- Goal of the exercise:
Answer these from the review of The Good German:
(a) In which city does the journalist arrive after the war?
(b) Over roughly how many pages does the reviewer say they followed the main character?
(c) What does the reviewer name as the origin of the murder?

- Document segment:
------------------------
The Good German by Joseph Kanon

It is, I am fairly sure, just a coincidence that the books I have been reading recently have been about the second World War, and more specifically its aftermath. (Or is it? Is there something going on in my subconscious that is leading me to these books? Probably not!) This novel, a present, tells the story of a journalist arriving in Berlin shortly after the end of the war in Europe, but before the end of the Pacific war. I am sure it is revealing that despite having followed this character’s adventures over 500 or so pages, I can’t tell you his name. He is strangely unengaging for a first person character who gets the girl, solves the riddle, stands up to the bad guys, and does the right thing by war survivors. We are presumably intended to think of him as a hero, but despite the many attempts at realism I never once thought of him as a real person.

Arriving in Berlin he stumbles across a murder, which in time honoured fashion no-one else thinks is worth pursuing. He doggedly chases down the culprits all the while reigniting a pre-war romance, getting stories for his magazine, and observing impassively the destruction and despair all around him. This takes time, and a large supporting cast of characters who one by one are ticked off as potential suspects or bumped off along the way in a manner which removes all possible suspense. That’s not the interest of the book, of which surprisingly there was some. Berlin in mid to late 1945 was obviously devastated by the Allies bombardment and subsequent capture, and the behaviour of survivors is described here with some originality. Nazi scientists are hunted by the US and Russians, and their war crimes glibly overlooked. Other Nazis buy “forgiven” status from Jewish survivors, not because they are innocent but because the survivors are desperate for money. The huge differences between the surviving Berliners, desperate for shelter, food and water, live alongside Allied troops who seemingly want for nothing, creating a black market which is the origin of the murder. This is a complex environment for a murder mystery/thriller, where the foreground is less interesting that the context.
------------------------
- Raw data:
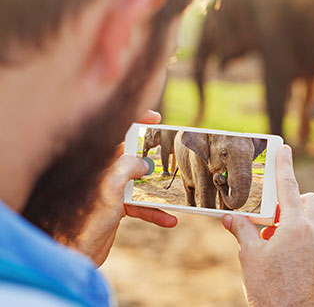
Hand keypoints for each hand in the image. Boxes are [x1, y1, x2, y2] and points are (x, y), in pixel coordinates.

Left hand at [71, 110, 177, 265]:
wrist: (74, 254)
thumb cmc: (84, 219)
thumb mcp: (109, 186)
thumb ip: (128, 167)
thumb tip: (144, 163)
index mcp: (97, 161)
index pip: (116, 132)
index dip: (136, 121)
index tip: (156, 119)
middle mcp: (103, 173)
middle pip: (132, 156)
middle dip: (153, 155)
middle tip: (172, 153)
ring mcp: (110, 190)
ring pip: (140, 182)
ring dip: (159, 189)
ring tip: (177, 190)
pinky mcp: (116, 208)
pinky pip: (140, 205)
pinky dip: (155, 212)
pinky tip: (169, 220)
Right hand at [222, 145, 313, 306]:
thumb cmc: (269, 290)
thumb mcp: (250, 257)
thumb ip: (242, 231)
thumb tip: (230, 217)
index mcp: (296, 227)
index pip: (288, 187)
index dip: (284, 166)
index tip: (285, 149)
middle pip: (309, 202)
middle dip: (293, 203)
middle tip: (273, 218)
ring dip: (297, 224)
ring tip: (275, 243)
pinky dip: (303, 241)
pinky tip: (286, 259)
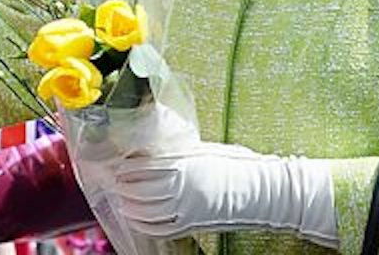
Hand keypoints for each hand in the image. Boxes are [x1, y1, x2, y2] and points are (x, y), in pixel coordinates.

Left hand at [111, 143, 338, 248]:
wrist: (261, 190)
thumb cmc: (235, 165)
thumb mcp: (202, 150)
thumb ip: (176, 152)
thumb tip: (151, 150)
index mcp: (182, 164)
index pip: (139, 167)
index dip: (125, 167)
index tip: (118, 164)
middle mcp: (180, 187)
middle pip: (136, 189)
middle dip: (123, 186)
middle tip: (116, 180)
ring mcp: (185, 208)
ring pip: (143, 211)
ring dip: (129, 205)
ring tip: (124, 199)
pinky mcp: (191, 225)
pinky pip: (159, 228)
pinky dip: (144, 223)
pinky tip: (138, 218)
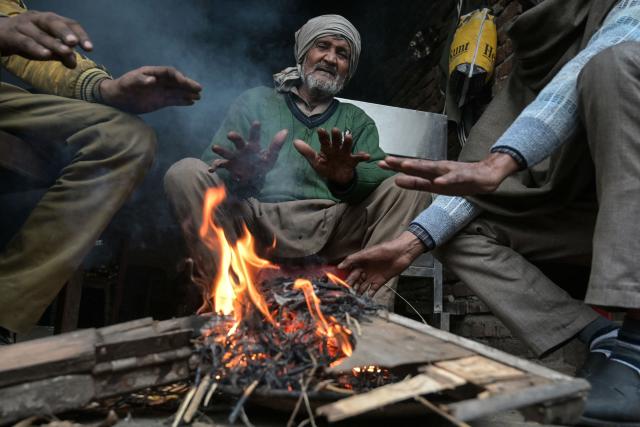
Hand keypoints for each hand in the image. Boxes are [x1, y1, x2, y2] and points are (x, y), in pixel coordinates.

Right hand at [0, 11, 92, 67]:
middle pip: (53, 22)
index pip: (69, 23)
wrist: (0, 36)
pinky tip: (46, 55)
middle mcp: (37, 19)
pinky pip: (25, 41)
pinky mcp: (12, 36)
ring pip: (40, 33)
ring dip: (54, 43)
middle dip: (65, 32)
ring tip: (66, 52)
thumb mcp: (47, 47)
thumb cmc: (29, 40)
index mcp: (50, 20)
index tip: (90, 49)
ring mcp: (23, 25)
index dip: (81, 35)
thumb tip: (74, 63)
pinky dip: (36, 48)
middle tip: (74, 43)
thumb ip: (62, 54)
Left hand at [99, 66, 201, 113]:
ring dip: (188, 93)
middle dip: (188, 85)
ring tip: (198, 97)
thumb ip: (140, 80)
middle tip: (199, 89)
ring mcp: (161, 91)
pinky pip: (174, 100)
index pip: (169, 73)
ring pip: (177, 91)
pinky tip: (191, 102)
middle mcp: (159, 81)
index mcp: (153, 73)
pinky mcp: (160, 101)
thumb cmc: (122, 87)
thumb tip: (153, 81)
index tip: (185, 82)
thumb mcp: (129, 82)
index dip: (178, 76)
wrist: (117, 99)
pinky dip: (182, 101)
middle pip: (177, 82)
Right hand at [209, 121, 287, 184]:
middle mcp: (241, 149)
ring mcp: (234, 157)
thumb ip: (276, 145)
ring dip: (220, 149)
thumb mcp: (271, 157)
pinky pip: (220, 165)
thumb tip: (285, 130)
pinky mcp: (229, 166)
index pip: (254, 136)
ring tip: (214, 147)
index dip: (255, 129)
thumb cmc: (262, 164)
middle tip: (230, 135)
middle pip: (237, 141)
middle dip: (234, 137)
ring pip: (226, 152)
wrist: (253, 178)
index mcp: (253, 145)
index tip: (257, 123)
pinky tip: (210, 169)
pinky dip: (214, 166)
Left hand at [294, 127, 369, 185]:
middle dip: (336, 136)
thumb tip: (295, 141)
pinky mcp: (353, 161)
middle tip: (335, 130)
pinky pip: (358, 158)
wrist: (337, 178)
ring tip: (348, 137)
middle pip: (336, 141)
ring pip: (347, 146)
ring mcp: (345, 154)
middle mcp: (336, 149)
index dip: (322, 136)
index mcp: (327, 148)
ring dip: (348, 142)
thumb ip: (306, 152)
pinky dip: (363, 157)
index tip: (320, 130)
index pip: (324, 141)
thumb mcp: (315, 161)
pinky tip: (366, 156)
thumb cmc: (325, 167)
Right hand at [338, 231, 425, 295]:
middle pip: (355, 281)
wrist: (401, 253)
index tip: (338, 285)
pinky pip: (372, 290)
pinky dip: (368, 295)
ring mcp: (372, 277)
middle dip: (350, 287)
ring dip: (358, 292)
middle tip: (345, 293)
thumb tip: (340, 266)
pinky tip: (364, 299)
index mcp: (360, 263)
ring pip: (362, 287)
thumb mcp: (366, 253)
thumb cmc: (384, 249)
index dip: (344, 278)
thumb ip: (352, 259)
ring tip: (353, 298)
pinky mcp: (380, 282)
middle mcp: (365, 270)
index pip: (349, 272)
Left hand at [380, 152, 518, 195]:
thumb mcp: (434, 185)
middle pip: (417, 166)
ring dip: (419, 167)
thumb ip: (416, 183)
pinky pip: (453, 179)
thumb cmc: (460, 180)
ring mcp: (451, 171)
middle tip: (386, 161)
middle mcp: (439, 169)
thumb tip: (396, 180)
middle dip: (402, 164)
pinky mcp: (464, 176)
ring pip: (433, 169)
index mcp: (432, 172)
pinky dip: (445, 180)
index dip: (396, 167)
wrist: (486, 176)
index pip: (411, 169)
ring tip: (405, 166)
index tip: (380, 164)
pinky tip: (438, 181)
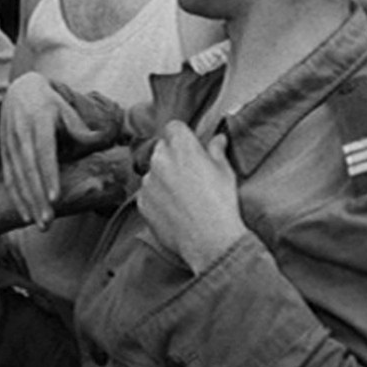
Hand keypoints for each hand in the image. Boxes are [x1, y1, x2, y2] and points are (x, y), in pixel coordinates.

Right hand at [0, 72, 91, 228]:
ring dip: (28, 202)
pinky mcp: (4, 152)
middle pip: (29, 170)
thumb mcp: (66, 110)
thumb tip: (103, 146)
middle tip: (47, 222)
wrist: (19, 90)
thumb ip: (81, 130)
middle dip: (37, 197)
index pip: (43, 151)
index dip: (49, 175)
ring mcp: (9, 143)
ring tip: (40, 224)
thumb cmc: (50, 103)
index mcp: (38, 119)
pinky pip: (8, 178)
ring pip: (17, 177)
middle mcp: (21, 132)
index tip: (55, 198)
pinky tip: (25, 215)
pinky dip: (16, 197)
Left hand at [136, 122, 246, 274]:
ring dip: (164, 178)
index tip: (190, 147)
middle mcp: (159, 159)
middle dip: (172, 156)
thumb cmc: (221, 203)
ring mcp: (148, 181)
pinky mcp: (142, 202)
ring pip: (153, 172)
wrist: (210, 239)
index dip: (182, 136)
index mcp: (181, 146)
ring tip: (184, 197)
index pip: (174, 127)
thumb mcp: (225, 172)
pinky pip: (148, 193)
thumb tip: (218, 139)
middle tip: (190, 174)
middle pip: (162, 149)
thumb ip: (217, 151)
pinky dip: (158, 198)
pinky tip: (175, 210)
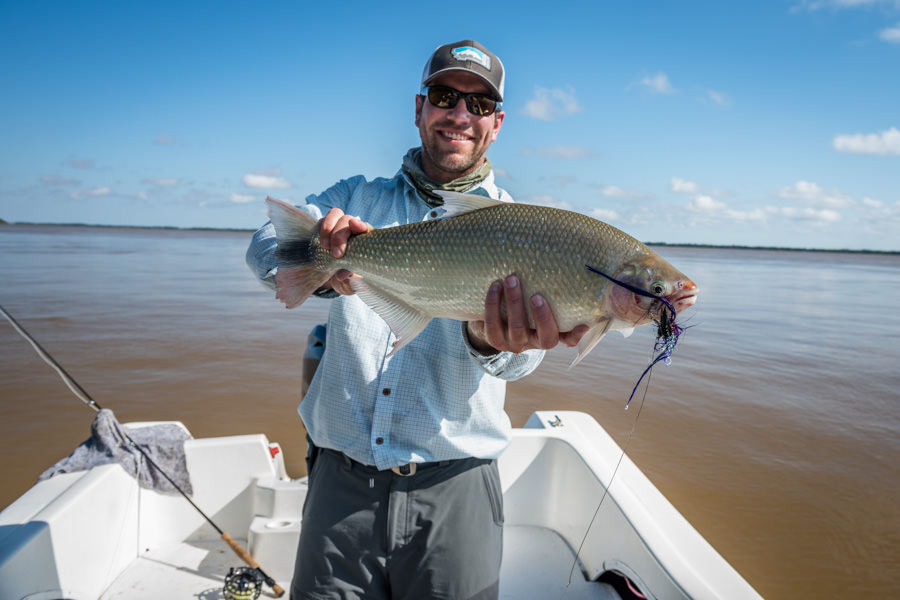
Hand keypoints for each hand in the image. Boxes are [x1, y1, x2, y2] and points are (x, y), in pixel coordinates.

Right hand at [317, 208, 372, 295]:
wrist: (339, 274)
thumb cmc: (352, 274)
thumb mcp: (354, 277)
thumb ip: (351, 274)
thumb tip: (342, 274)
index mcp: (365, 238)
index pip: (364, 226)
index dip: (359, 225)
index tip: (354, 226)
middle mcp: (353, 228)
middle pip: (347, 220)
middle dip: (339, 235)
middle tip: (336, 254)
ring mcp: (339, 226)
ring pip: (334, 215)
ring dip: (328, 229)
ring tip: (325, 247)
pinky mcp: (326, 228)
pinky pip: (321, 221)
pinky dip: (319, 230)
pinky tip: (319, 243)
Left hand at [466, 275, 588, 354]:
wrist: (491, 321)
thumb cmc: (524, 305)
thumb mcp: (539, 303)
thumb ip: (554, 293)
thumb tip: (573, 264)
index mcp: (549, 335)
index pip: (567, 339)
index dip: (575, 334)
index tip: (583, 323)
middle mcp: (533, 342)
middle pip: (545, 336)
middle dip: (541, 316)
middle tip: (536, 295)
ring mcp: (513, 343)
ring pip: (516, 328)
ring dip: (514, 302)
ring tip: (512, 279)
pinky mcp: (494, 339)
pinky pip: (492, 324)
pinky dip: (493, 303)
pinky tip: (495, 286)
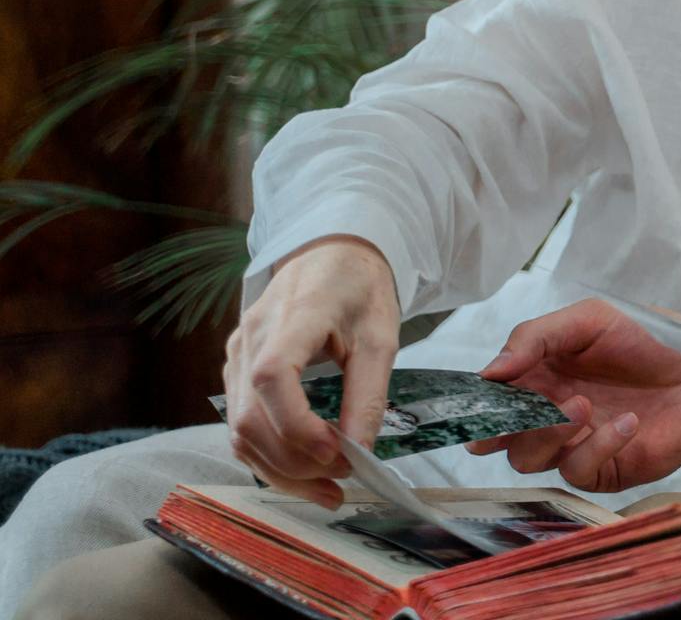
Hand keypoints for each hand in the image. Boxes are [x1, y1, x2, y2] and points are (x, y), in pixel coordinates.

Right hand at [222, 235, 400, 509]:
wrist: (330, 256)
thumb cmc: (359, 290)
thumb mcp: (381, 335)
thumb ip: (369, 393)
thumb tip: (360, 451)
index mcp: (293, 315)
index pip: (271, 376)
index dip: (296, 424)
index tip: (334, 452)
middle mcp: (251, 337)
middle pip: (251, 416)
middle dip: (294, 460)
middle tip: (343, 477)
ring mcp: (236, 355)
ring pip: (240, 430)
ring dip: (280, 469)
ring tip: (328, 488)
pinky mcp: (235, 371)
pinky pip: (242, 424)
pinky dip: (269, 456)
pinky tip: (304, 472)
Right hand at [469, 298, 680, 491]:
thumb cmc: (641, 347)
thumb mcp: (588, 321)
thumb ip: (535, 337)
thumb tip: (490, 372)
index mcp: (533, 383)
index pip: (487, 401)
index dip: (477, 403)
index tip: (483, 396)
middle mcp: (543, 420)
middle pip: (497, 439)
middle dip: (501, 428)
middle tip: (519, 411)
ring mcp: (569, 449)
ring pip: (528, 459)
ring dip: (549, 432)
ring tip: (584, 404)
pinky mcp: (599, 471)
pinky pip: (578, 470)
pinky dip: (599, 444)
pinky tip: (628, 421)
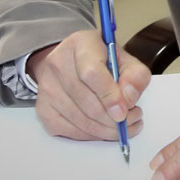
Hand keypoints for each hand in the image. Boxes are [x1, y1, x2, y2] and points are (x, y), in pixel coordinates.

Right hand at [27, 29, 150, 141]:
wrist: (72, 62)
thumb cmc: (101, 60)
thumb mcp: (125, 59)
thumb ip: (135, 75)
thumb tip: (129, 98)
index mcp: (81, 44)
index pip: (92, 73)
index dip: (109, 95)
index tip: (124, 111)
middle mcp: (58, 63)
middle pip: (86, 101)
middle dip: (113, 118)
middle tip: (132, 118)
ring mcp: (47, 87)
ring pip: (79, 120)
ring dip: (106, 129)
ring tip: (123, 123)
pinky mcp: (43, 109)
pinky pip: (70, 131)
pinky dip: (91, 135)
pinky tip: (104, 128)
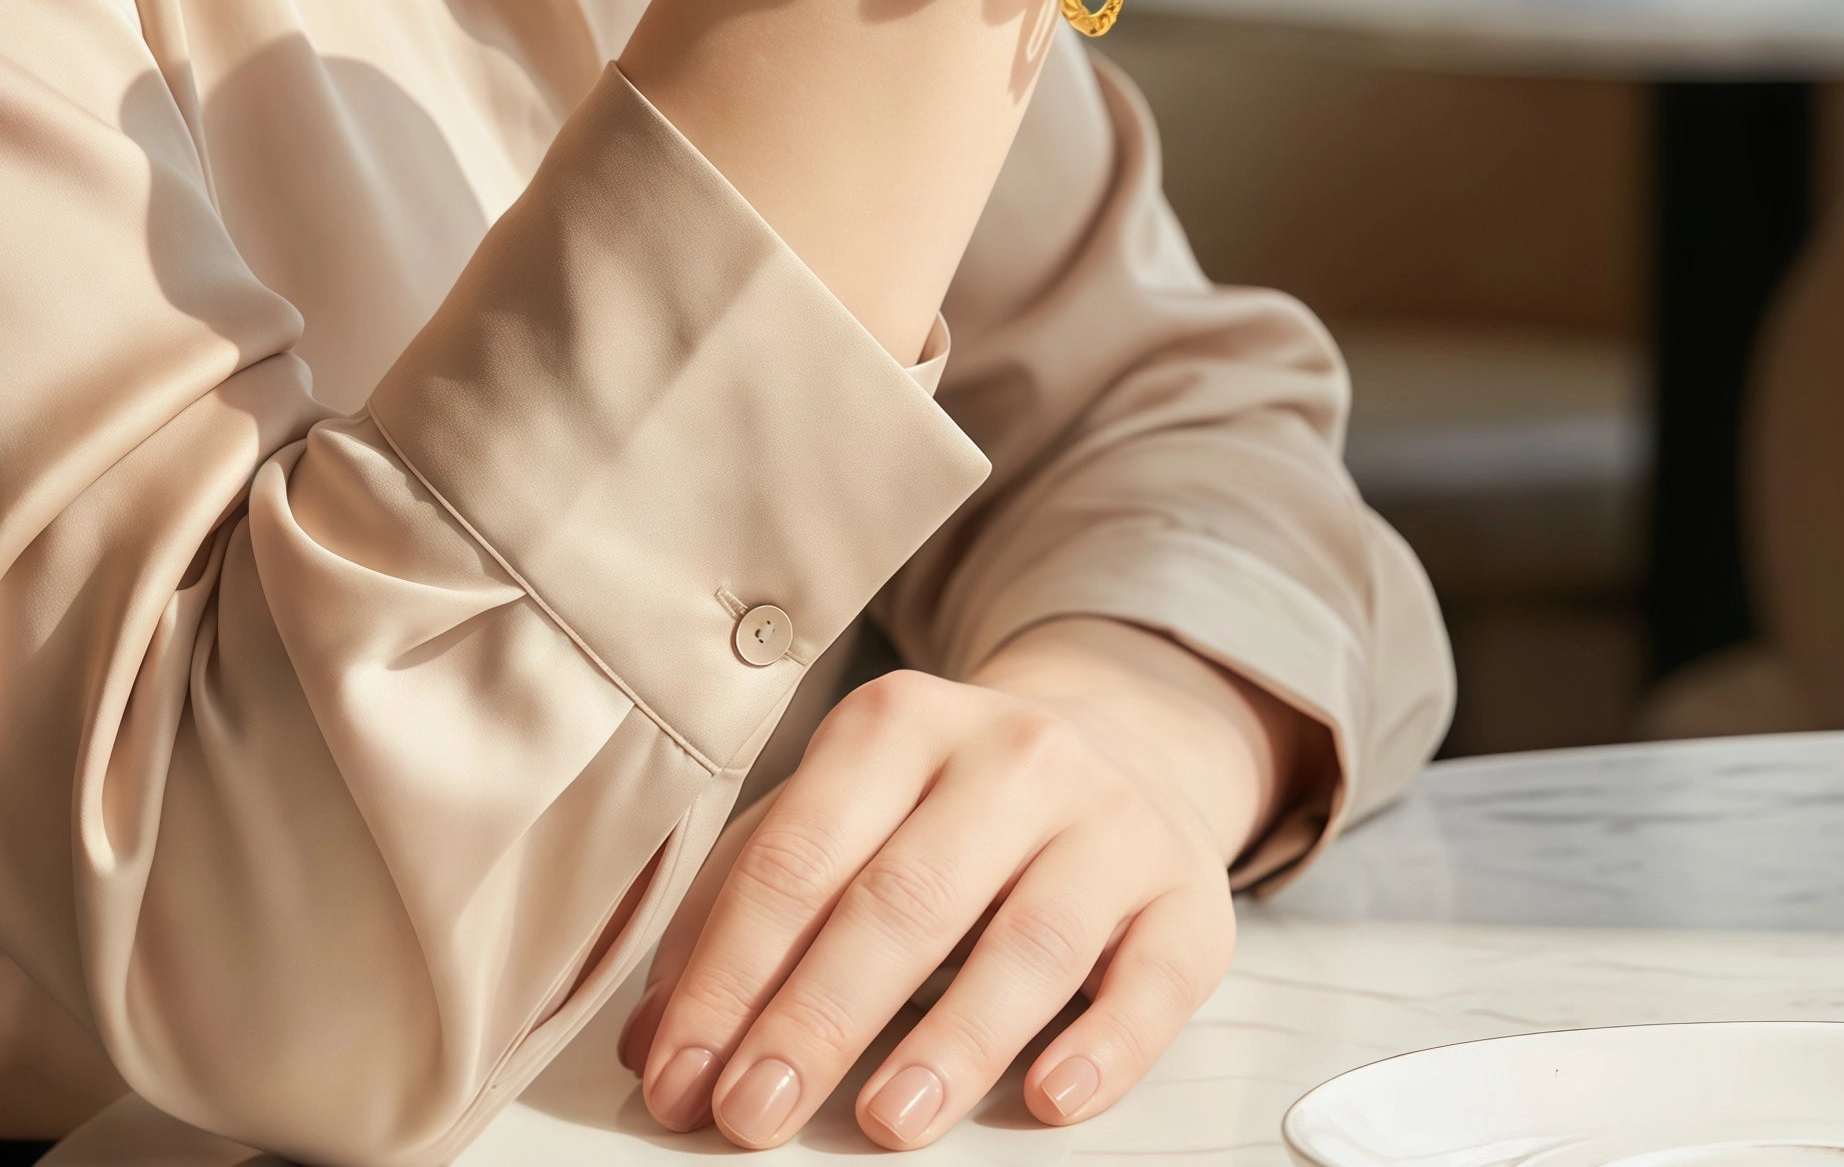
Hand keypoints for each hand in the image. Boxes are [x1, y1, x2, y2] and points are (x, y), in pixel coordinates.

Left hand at [620, 623, 1316, 1149]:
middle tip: (753, 1114)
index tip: (682, 1075)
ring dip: (951, 1040)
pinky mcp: (1187, 893)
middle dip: (818, 1016)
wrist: (1121, 744)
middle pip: (904, 897)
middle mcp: (1012, 754)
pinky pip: (1153, 977)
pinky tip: (1048, 1097)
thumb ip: (747, 901)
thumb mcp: (843, 812)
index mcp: (900, 722)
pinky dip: (1103, 1044)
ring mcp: (1109, 820)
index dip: (732, 971)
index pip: (800, 854)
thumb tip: (655, 1036)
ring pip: (1029, 938)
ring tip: (886, 1120)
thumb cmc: (949, 804)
------------------------
- Solution for this task:
(a) Berlin.
(b) About 500 pages.
(c) A black market. It arose because surviving Berliners were desperate for shelter, food and water, while Allied troops seemingly wanted for nothing.